A monthly increase was seen in the number of sequences containing the EcoRI-like linker or its derivatives inside thousands of sequences. In one recent example (14 Oct. 2005) done in Blastn (nucleotide to nucleotide alignments), selecting the non redundant (nr) nucleic acid database sequences of Genbank, a query of 44 palindrome letters was used:

 

CTCGTGCCGAATTCGGCACGAGCTCGTGCCGAATTCGGCACGAG

 

With this query, I obtainined 6010 Blast Hits using the next query conditions:

 

1. 10⁶ as the minimum expected number. Some results are presented in Table 2 (7).

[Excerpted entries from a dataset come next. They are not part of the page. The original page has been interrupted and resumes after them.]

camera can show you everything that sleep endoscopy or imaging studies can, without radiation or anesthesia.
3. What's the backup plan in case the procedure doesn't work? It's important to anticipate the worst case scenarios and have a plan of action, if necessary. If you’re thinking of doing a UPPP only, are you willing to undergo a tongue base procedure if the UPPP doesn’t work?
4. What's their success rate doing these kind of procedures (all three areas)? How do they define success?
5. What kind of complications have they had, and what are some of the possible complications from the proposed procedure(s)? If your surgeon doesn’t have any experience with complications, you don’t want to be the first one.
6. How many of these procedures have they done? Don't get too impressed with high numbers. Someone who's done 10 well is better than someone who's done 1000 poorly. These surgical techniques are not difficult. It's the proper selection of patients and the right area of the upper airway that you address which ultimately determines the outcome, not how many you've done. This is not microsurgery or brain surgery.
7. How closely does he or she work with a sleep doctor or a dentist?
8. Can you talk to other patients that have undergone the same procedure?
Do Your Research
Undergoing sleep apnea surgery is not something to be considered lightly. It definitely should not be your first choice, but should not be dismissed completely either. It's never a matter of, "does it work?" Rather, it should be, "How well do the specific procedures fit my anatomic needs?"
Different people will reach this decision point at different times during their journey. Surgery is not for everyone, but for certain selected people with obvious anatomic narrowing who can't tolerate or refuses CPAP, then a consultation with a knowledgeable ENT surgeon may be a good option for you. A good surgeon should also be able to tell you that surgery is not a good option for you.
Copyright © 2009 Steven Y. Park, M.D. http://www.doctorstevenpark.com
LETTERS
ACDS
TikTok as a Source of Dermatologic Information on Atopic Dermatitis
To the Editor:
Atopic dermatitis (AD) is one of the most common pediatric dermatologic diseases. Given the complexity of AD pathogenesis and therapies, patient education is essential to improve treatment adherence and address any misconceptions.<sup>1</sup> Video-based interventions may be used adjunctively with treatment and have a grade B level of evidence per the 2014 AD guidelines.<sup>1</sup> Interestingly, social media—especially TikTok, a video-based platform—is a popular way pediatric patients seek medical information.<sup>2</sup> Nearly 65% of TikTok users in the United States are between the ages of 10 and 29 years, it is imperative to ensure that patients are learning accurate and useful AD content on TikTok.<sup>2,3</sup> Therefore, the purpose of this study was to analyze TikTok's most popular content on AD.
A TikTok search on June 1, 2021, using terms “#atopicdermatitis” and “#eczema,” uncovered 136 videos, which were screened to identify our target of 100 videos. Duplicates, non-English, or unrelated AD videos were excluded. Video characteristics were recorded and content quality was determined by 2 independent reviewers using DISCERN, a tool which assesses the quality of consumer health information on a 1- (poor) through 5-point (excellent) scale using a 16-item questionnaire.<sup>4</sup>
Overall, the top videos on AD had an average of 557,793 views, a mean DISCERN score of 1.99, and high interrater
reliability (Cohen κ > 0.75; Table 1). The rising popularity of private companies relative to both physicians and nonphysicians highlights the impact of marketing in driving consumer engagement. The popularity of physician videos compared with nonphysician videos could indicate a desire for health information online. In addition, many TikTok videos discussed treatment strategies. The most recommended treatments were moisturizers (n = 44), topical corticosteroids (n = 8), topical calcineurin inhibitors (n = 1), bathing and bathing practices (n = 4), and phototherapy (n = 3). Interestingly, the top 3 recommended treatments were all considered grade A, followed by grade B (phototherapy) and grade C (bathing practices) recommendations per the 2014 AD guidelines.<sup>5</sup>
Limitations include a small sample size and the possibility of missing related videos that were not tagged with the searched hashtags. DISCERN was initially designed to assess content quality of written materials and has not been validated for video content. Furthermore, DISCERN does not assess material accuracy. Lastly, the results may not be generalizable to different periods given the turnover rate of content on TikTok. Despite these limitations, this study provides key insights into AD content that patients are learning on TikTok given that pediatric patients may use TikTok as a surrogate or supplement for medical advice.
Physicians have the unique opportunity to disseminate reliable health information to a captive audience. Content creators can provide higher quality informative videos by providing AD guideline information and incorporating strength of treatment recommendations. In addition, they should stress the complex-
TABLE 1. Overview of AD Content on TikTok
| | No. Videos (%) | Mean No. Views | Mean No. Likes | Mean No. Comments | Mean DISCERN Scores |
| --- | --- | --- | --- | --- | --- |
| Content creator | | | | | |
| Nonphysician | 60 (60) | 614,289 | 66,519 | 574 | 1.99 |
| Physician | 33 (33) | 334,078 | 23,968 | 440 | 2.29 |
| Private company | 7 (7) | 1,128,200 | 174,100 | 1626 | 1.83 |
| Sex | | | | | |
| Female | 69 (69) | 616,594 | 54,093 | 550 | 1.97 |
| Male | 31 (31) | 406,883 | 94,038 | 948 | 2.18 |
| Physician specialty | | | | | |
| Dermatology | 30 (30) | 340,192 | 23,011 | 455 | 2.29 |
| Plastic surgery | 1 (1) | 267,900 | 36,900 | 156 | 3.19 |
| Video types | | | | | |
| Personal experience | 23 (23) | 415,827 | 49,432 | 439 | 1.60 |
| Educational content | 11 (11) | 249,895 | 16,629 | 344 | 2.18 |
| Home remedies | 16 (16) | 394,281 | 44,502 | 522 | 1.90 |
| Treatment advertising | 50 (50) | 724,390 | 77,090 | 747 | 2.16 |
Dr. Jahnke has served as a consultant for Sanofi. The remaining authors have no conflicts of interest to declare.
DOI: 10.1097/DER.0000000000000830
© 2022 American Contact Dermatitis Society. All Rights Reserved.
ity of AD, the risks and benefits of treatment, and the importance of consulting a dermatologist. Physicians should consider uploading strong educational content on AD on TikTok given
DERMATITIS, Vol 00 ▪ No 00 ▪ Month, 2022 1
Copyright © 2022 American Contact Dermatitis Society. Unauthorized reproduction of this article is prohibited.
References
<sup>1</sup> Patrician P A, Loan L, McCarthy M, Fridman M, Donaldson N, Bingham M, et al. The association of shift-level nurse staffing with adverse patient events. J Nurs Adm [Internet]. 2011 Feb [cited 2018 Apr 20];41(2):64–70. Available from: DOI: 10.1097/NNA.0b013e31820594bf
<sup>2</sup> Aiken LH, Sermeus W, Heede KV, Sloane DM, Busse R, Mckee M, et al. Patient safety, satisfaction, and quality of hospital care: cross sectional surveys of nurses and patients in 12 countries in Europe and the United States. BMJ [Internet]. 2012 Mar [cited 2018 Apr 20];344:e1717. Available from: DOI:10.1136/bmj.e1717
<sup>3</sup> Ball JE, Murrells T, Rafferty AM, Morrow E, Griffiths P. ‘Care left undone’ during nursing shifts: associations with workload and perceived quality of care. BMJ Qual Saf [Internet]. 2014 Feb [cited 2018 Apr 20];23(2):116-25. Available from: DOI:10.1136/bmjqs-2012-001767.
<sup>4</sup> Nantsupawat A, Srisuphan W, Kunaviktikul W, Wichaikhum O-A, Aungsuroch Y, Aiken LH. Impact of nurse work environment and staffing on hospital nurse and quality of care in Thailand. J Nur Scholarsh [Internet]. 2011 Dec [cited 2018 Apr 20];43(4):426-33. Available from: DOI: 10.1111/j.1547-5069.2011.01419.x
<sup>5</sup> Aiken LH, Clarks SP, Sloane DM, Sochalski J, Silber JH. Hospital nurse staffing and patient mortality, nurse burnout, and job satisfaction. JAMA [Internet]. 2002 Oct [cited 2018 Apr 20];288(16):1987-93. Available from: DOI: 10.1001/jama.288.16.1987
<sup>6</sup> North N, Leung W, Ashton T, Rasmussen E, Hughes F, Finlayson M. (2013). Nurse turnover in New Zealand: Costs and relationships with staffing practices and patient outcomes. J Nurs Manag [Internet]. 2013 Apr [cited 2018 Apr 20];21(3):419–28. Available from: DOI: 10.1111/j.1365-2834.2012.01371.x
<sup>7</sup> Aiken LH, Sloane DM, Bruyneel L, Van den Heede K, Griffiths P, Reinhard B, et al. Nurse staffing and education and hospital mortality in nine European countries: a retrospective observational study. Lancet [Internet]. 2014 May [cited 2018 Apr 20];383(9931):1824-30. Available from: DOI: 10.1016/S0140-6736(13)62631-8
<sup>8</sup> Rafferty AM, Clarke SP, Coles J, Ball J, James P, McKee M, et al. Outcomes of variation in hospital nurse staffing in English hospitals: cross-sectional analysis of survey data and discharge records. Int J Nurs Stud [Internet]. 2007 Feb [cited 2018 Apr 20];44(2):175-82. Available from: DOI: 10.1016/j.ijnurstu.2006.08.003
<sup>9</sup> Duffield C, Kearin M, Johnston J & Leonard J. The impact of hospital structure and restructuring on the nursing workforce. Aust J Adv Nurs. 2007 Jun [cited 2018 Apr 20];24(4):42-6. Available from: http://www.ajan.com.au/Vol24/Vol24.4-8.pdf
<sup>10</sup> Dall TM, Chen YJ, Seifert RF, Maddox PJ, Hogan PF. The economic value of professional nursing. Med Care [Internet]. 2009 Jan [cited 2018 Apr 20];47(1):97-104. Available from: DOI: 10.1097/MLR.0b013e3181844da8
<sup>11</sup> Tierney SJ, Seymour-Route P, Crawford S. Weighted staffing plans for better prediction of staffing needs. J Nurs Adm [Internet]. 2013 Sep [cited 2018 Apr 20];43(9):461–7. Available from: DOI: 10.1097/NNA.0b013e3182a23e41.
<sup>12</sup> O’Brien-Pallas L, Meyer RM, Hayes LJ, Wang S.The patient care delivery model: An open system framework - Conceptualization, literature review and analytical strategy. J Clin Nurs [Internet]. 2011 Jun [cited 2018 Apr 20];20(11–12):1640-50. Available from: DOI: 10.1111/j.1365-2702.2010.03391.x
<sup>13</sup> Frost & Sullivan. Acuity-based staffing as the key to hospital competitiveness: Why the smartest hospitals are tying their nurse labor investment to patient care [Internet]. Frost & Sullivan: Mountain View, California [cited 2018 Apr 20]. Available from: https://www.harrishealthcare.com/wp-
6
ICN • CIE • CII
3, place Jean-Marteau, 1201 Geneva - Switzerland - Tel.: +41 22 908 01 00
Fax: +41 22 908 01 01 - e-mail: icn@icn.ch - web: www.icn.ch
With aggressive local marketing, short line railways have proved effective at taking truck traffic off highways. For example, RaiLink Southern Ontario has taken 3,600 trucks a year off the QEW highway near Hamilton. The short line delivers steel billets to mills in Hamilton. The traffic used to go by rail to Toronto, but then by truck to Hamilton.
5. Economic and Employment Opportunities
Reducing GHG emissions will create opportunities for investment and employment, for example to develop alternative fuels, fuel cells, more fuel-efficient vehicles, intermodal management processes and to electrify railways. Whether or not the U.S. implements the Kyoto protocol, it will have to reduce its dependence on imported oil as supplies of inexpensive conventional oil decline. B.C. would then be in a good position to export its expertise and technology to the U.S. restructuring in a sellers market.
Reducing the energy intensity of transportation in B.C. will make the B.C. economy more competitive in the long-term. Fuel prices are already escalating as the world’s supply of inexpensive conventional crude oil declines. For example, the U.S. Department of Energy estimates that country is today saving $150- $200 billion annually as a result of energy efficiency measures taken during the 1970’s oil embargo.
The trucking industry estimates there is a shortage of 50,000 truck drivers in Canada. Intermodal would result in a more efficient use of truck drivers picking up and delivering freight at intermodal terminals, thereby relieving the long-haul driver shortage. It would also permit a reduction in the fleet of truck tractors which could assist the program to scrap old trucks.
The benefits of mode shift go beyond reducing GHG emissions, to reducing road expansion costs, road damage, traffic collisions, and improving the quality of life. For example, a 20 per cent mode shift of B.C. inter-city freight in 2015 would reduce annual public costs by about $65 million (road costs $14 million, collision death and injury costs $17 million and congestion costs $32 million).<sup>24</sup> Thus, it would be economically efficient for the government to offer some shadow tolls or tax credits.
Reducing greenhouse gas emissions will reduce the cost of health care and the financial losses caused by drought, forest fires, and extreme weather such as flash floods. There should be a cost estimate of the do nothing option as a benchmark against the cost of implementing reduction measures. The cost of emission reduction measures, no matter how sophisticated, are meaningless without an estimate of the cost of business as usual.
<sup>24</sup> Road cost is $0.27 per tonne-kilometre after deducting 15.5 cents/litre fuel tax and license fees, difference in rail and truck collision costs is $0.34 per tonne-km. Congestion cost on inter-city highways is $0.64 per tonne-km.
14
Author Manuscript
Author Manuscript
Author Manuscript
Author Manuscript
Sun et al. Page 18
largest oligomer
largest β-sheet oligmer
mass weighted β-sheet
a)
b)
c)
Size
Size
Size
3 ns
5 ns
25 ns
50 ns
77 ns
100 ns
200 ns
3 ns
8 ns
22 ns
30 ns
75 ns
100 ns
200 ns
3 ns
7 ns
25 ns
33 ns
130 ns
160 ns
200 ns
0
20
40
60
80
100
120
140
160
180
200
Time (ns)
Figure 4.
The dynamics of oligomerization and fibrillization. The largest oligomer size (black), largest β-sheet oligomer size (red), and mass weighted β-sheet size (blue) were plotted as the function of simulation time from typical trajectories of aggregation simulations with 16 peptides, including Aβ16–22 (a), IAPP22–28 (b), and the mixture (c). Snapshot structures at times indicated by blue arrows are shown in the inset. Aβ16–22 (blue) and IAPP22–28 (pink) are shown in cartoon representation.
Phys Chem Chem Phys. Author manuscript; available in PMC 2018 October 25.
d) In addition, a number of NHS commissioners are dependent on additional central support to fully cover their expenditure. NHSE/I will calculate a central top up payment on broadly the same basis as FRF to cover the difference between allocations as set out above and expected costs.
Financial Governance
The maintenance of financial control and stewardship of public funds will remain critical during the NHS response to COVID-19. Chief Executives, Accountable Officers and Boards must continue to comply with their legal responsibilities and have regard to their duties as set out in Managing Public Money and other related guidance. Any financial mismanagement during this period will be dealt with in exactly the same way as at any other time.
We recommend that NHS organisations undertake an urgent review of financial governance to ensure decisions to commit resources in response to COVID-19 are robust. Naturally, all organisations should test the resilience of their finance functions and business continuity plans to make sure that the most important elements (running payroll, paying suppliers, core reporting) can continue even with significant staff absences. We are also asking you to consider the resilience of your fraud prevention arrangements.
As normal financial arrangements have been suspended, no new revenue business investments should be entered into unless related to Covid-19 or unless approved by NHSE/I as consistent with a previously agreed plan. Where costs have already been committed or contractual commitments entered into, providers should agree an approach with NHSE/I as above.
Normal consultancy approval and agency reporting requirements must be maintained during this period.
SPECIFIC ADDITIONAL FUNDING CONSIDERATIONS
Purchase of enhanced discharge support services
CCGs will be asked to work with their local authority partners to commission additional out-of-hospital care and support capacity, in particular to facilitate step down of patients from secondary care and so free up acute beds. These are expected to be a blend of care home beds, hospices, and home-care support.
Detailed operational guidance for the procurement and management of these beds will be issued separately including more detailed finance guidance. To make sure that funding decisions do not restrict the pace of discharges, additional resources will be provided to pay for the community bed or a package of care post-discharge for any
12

2. 1000 as the number of descriptions and of alignments.

 

In the Genbank's alternate database containing expressed sequence tags (est), which are mRNAs for putative proteins, the number of sequences containing the palindromic EcoRI-adapter is also present by the thousands.

 

Additional palindromes found by using microarrays

 

Additional targets pertaining to these linkers were also found while studying the results of microarrays available online using the software tool dChip (9) coupled to the Affymetrix probes databases. Table 1 shows examples containing the palindromic linkers.

 

Affymetrix has been a successful microarray methodology, i.e., to evaluate the gene expression in humans, mice, and rats. However, both the presence of artificial heterotranscripts and/or of their own artificial linkers can lead to a misrepresentation of its real expression inside the tissues, as the area under the curve is reduced for those genetic sequences.